Whether the Biden Administration can make a meaningful difference in the climate’s future remains very much to be seen. As the Washington Post reported recently, before the ink was dry on the President’s orders “the gas, oil and coal industries were already mobilizing on all fronts.” With the conservative majority on the Supreme Court, the Administration will have to be exceedingly careful in crafting new climate rules; otherwise, it could watch the Court sweep away the very basis of such rules. (The Court could revisit a key 5–4 decision, Massachusetts v. Environmental Protection Agency, which requires the agency to regulate greenhouse gases; Chief Justice John Roberts dissented in that ruling.) There is, unfortunately, no substitute for strong environmental legislation, and Congress hasn’t approved a major environmental bill since 1990. With the slimmest of possible margins in the Senate, Democrats may have trouble getting even a modest climate-change package passed. “The paper-thin majority likely puts sweeping global warming legislation beyond reach,” a recent analysis by Reuters noted.
Still, a critical threshold has been crossed. For decades, politicians in Washington have avoided not just acting on but talking about warming. “Years went by in which you could scarcely get a Democratic Administration to put the words ‘climate’ and ‘change’ into the same paragraph,” Whitehouse observed, before retiring his sign. “We quavered about polling showing climate as issue eight, or issue ten, ignoring that we had a say on that outcome.
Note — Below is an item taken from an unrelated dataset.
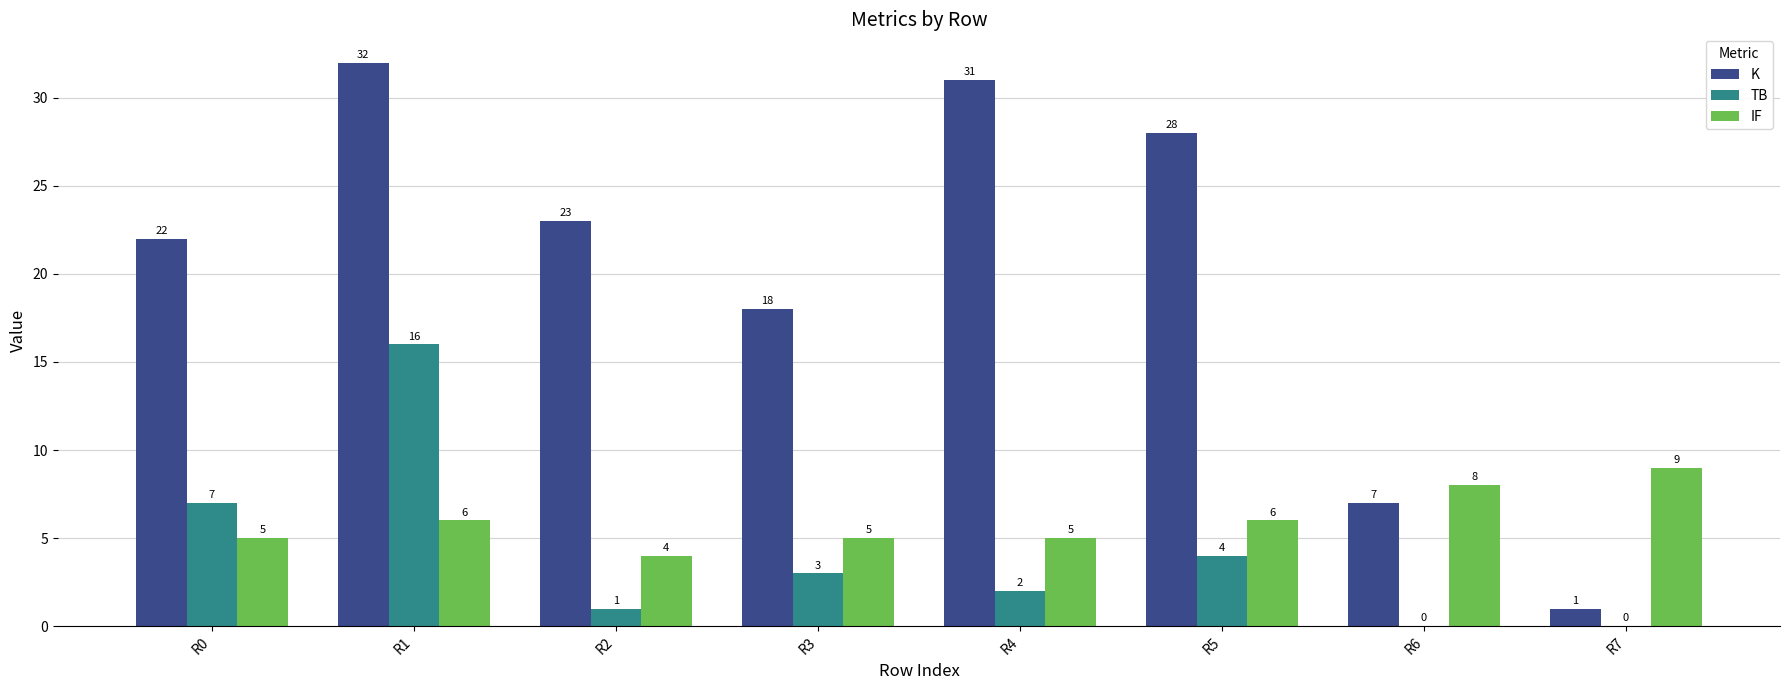

Which series has the largest total across all categories?

K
When we wouldn’t even use the phrase, let alone make the case, no wonder the public didn’t see climate change as a priority.” Credit for changing the conversation—for making sure that there is a conversation—goes to stalwarts such as Whitehouse, and to a new generation of climate activists, and to the voters who watched California burn and southwestern Louisiana flood, and then flood again, and pushed climate change up the agenda. In a recent Morning Consult/Politico survey, “addressing climate change” ranked just behind “stimulating economic recovery from COVID-19” and “health care reform” as a priority.
Talking isn’t going to solve the problem, but it’s a start. “We’ve already waited too long to deal with this climate crisis,” Biden said last week. “It’s time to act.”